[Assignment] In the forum thread about leaving ChatGPT for self-hosted models, how many tokens per second does the new desktop produce?

The culprit seems to be:

> "Chollet thinks he knows what’s going on: summer vacation... a significant portion of students using ChatGPT to do their homework. It’s one of the most common uses for ChatGPT, according to Sam Gilbert, a data scientist and author."

https://finance.yahoo.com/news/chatgpt-suddenly-isn-t-boomin...

Not a student, stopped using ChatGPT because OpenAI is unreliable. Moved on to other models and providers

I went self hosted.

It was about time to build a new desktop anyways (roughly 4 to 6 years before the old one goes to frolic at the server farm in the basement) and $2,000 will easily buy a machine that can run the quantized 65b models right now. So I spent slightly more than I normally do on this latest box and it's happily spitting out 10+ tokens a second.

You're not going to beat GPT-4 yet, but you have direct control over where your info goes, what model you're running, compliance with work policies against using public AI, and relatively cheap fixed costs.

Not to mention, the local version works with no internet and isn't subject to provider outages (not entirely true - but you're the provider and can resolve).

Seems like an easy win for anyone who might be buying a desktop for graphic/gaming anyways.

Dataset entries

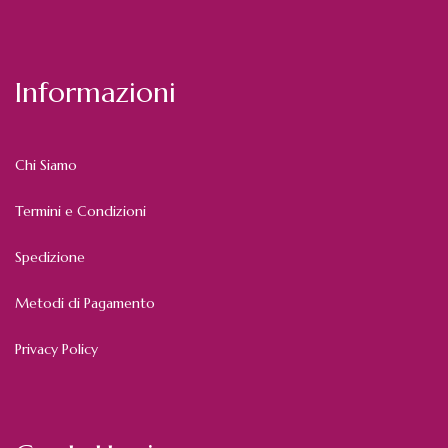
Informazioni
Chi Siamo
Termini e Condizioni
Spedizione
Metodi di Pagamento
Privacy Policy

[Answer to this task] More than 10 tokens a second.